Sebelumnya telah disebutkan bahwa keeratan hubungan budaya Melayu di Indonesia tidak terlepas dari ditemukannya bukti-bukti sejarah berupa dokumen-dokumen ekspedisi dalam bahasa Cina maupun dokumen perjalanan bangsa India. Selain itu juga ditemukannya prasasti Kedukan Bukit di wilayah Jambi yang beriwayat tahun 682 M. Budaya Melayu dan peninggalannya di Kuala Tungkal Jambi seolah mencerminkan secara pasti bahwa Suku Melayu dan asal muasalnya secara konsepsi, kedekatan dan keeratan ini berasal dari bahasa awal istilah atau kata 'Melayu' berasal dari istilah yang digunakan oleh masyarakat kerajaan kuno di daerah ini.
Permasalahan tentang etimologi nama Melayu ternyata tidak begitu saja selesai duduk perkaranya setelah kita meninjau sisi historis dari eksistensi Kerajaan Melayu di Jambi ini.
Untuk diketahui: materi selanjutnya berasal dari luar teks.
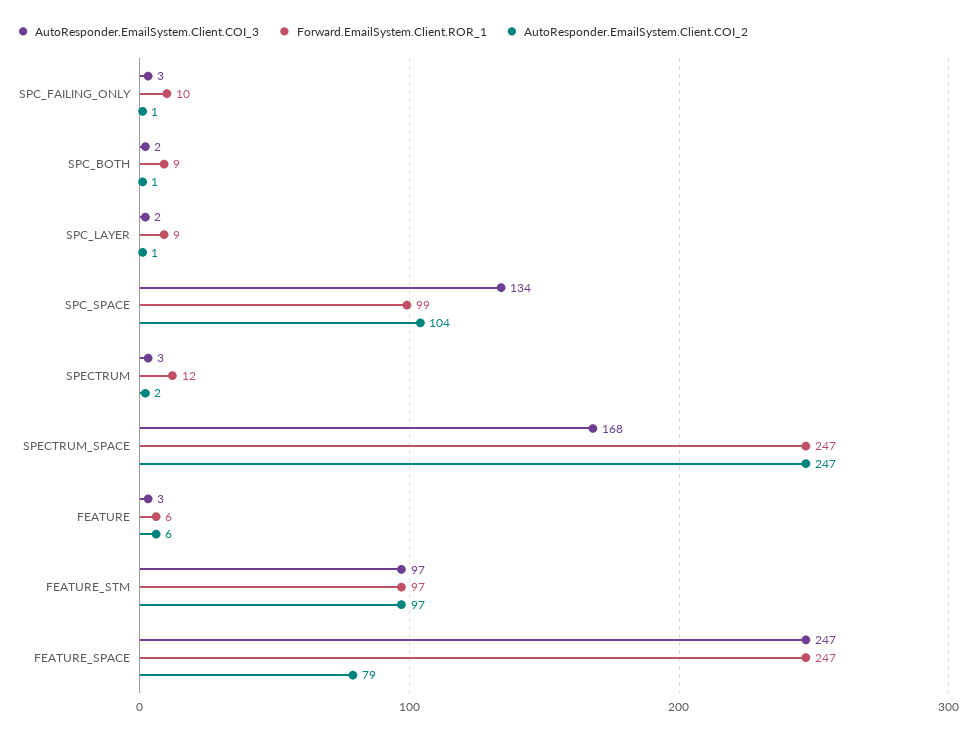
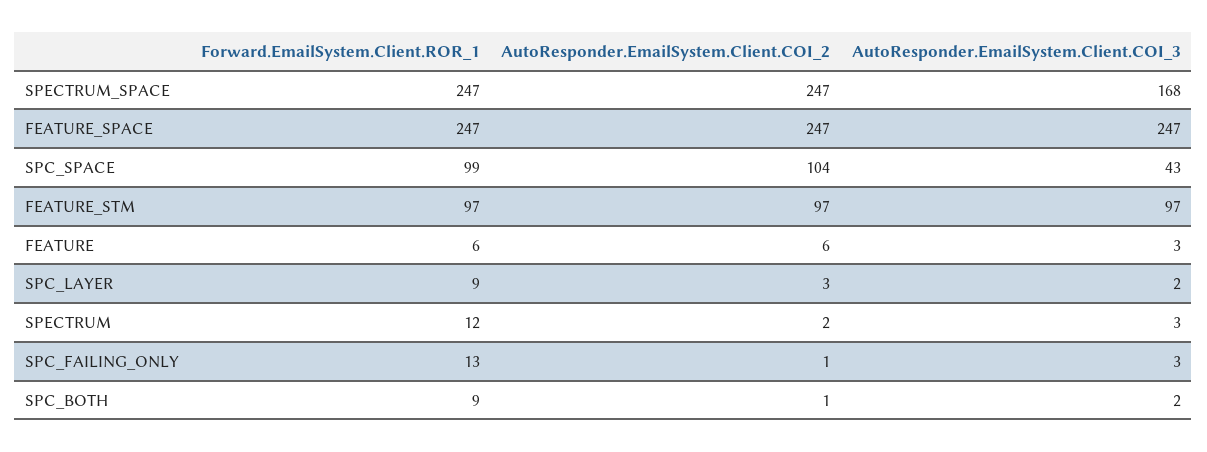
  {
    "AutoResponder.EmailSystem.Client.COI_3": {
      "SPC_FAILING_ONLY": 3,
      "SPC_BOTH": 2,
      "SPC_LAYER": 2,
-     "SPC_SPACE": 134,
+     "SPC_SPACE": 43,
      "SPECTRUM": 3,
      "SPECTRUM_SPACE": 168,
      "FEATURE": 3,
      "FEATURE_STM": 97,
      "FEATURE_SPACE": 247
    },
    "Forward.EmailSystem.Client.ROR_1": {
-     "SPC_FAILING_ONLY": 10,
+     "SPC_FAILING_ONLY": 13,
      "SPC_BOTH": 9,
      "SPC_LAYER": 9,
      "SPC_SPACE": 99,
      "SPECTRUM": 12,
      "SPECTRUM_SPACE": 247,
      "FEATURE": 6,
      "FEATURE_STM": 97,
      "FEATURE_SPACE": 247
    },
    "AutoResponder.EmailSystem.Client.COI_2": {
      "SPC_FAILING_ONLY": 1,
      "SPC_BOTH": 1,
-     "SPC_LAYER": 1,
+     "SPC_LAYER": 3,
      "SPC_SPACE": 104,
      "SPECTRUM": 2,
      "SPECTRUM_SPACE": 247,
      "FEATURE": 6,
      "FEATURE_STM": 97,
-     "FEATURE_SPACE": 79
+     "FEATURE_SPACE": 247
    }
  }

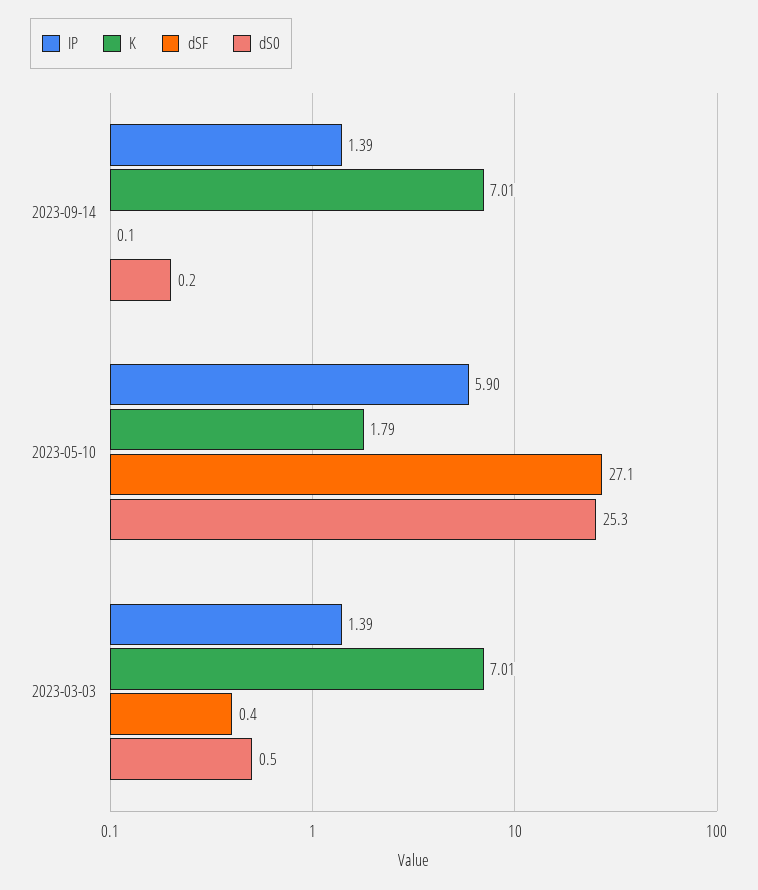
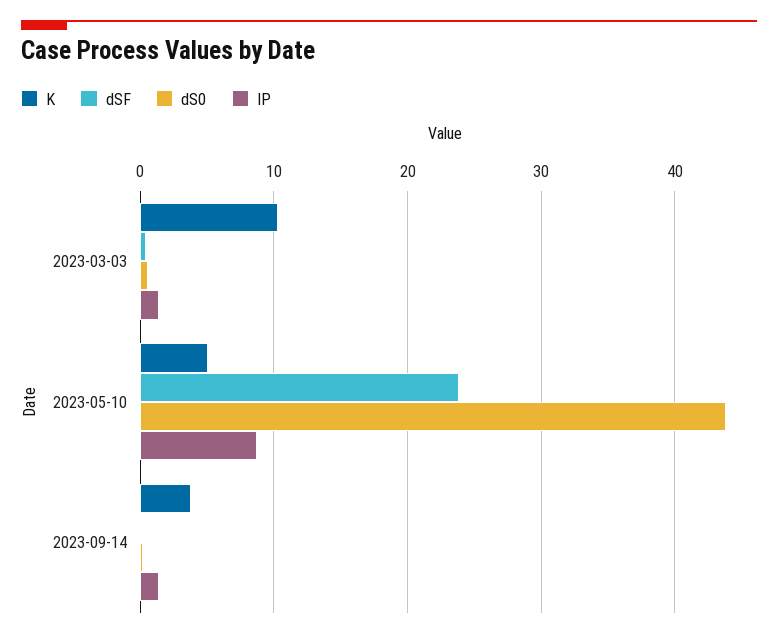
  {
    "IP": {
      "2023-09-14": 1.39,
-     "2023-05-10": 5.9,
+     "2023-05-10": 9,
      "2023-03-03": 1.39
    },
    "K": {
-     "2023-09-14": 7.01,
+     "2023-09-14": 4,
-     "2023-05-10": 1.79,
+     "2023-05-10": 5,
-     "2023-03-03": 7.01
+     "2023-03-03": 10
    },
    "dSF": {
      "2023-09-14": 0.1,
-     "2023-05-10": 27.1,
+     "2023-05-10": 24,
      "2023-03-03": 0.4
    },
    "dS0": {
      "2023-09-14": 0.2,
-     "2023-05-10": 25.3,
+     "2023-05-10": 44,
      "2023-03-03": 0.5
    }
  }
Sejarah Dan Budaya Melayu Dalam Perjalanan Awalnya hingga kini masih memunculkan kontroversi yang justru boleh jadi semakin menghangat ketika kita mencermati lebih dalam lagi, terutama seputar isu di mana pusat Kerajaan Melayu Jambi ini sebenarnya berada. Pada dasarnya, hal ini berkaitan dengan hipotesis yang menyatakan terdapatnya unsur India dalam nama Melayu.
Beberapa naskah kuno mengacu Melayu dengan kata "Malaiyur". Kata "Malaya" atau "Malai" itu sendiri ternyata memiliki arti dalam bahasa Sanskrit dan Tamil, yaitu "bukit", sementara "ur" sendiri dalam Bahasa Tamil berarti "kota". Oleh karena itu, transliterasi "Malaiyur" tidak lain kurang lebih berarti "kota di bukit". Hipotesis ini diperkuat oleh adanya prasasti Chola Tanjore (1030-31 M) dan prasasti Padang Rocore (1286 M) yang menyatakan bahwa Kerajaan Melayu berpusat di wilayah yang dibentengi perbukitan.
Apabila kita mencoba mencermati hipotesis "kota di bukit" ini dengan menilik kondisi geografis Jambi yang sebagian besar merupakan dataran rendah, mungkin di sinilah letak kejanggalannya. Kejanggalan ini dijadikan argumentasi untuk memfalsifikasi/membantah Jambi sebagai letak Kerajaan Melayu terawal, terutama oleh pihak dari Malaysia demi memvalidasi/membenarkan Semenanjung Malaya sebagai cikal-bakal peradaban Melayu. Alih-alih Jambi yang dinilai terlalu datar, mereka mengajukan beberapa wilayah di Semenanjung Malaya yang dinilai lebih berbukit-bukit.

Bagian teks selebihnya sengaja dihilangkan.